Action / To Driver: Compute the respective function (maximum value, minimum value, sum, mean, variance, or standard deviation) from a numeric RDD

![](http://i.imgur.com/HUCtib1.png)

In [None]:
rdd2.collect()

[0, 1, 4, 9, 16, 25, 36, 49]

In [None]:
# Using actions
print('Max: ',rdd2.max())
print('Min: ',rdd2.min())
print('Sum: ',rdd2.sum())
print('Mean: ',rdd2.mean())
print('Variance: ',rdd2.variance())
print('Stdev: ',rdd2.stdev())

Max:  49
Min:  0
Sum:  140
Mean:  17.5
Variance:  278.25000000000006
Stdev:  16.68082731761228


### CountByKey

Action / To Driver: Return a map of keys and counts of their occurrences in the RDD

![](http://i.imgur.com/jvQTGv6.png)

In [None]:
rdd = sc.parallelize([('J', 'James'), ('F','Fred'), 
                    ('A','Anna'), ('J','John')])

In [None]:
rdd.countByKey()

defaultdict(int, {'J': 2, 'F': 1, 'A': 1})

In [None]:
dic = rdd.countByKey()

In [None]:
dic

defaultdict(int, {'J': 2, 'F': 1, 'A': 1})

In [None]:
dic

defaultdict(int, {'J': 2, 'F': 1, 'A': 1})

In [None]:
dic.get('J')

2

In [None]:
dic.get('F')

1

In [None]:
# Stop the local spark cluster
sc.stop()

### Spark stages are the physical unit of execution for the computation of multiple tasks.
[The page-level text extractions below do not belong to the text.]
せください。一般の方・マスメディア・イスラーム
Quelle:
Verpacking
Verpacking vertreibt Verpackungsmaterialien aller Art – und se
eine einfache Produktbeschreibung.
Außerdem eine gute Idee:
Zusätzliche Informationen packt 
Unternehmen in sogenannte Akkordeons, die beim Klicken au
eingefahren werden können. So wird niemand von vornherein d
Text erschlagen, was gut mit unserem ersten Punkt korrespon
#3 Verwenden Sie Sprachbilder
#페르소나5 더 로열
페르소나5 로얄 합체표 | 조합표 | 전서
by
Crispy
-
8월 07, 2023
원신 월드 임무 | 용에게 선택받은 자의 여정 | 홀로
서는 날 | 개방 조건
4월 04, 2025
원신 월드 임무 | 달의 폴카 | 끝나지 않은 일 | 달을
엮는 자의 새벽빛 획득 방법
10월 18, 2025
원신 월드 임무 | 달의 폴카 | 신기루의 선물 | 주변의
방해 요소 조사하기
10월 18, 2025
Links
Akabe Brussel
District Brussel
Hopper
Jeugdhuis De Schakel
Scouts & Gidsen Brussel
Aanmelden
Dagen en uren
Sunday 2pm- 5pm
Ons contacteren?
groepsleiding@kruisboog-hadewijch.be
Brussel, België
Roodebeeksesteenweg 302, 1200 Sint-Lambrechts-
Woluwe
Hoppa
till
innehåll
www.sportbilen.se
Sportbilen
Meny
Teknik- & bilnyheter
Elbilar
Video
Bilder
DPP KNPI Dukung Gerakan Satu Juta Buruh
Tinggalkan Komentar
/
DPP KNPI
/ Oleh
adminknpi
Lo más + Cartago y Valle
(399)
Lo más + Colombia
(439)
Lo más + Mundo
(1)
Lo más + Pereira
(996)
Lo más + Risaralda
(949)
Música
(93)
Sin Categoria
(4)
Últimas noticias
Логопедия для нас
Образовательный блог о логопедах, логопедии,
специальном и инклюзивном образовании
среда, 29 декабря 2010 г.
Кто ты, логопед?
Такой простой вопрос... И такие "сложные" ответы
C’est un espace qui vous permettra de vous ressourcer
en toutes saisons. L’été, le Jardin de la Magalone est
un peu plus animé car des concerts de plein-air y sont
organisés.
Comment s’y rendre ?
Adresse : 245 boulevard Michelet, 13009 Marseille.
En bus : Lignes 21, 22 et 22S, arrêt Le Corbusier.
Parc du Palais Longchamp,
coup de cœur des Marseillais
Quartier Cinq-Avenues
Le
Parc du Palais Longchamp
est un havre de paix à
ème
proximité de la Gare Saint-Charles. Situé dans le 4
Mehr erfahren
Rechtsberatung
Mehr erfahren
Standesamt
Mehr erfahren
The Spark stages are controlled by the Directed Acyclic Graph(DAG) for any data processing and transformations on the resilient distributed datasets(RDD). There are mainly two stages associated with the Spark frameworks such as, ShuffleMapStage and ResultStage. The Shuffle MapStage is the intermediate phase for the tasks which prepares data for subsequent stages, whereas resultStage is a final step to the spark function for the particular set of tasks in the spark job. ResultSet is associated with the initialization of parameter, counters and registry values in Spark.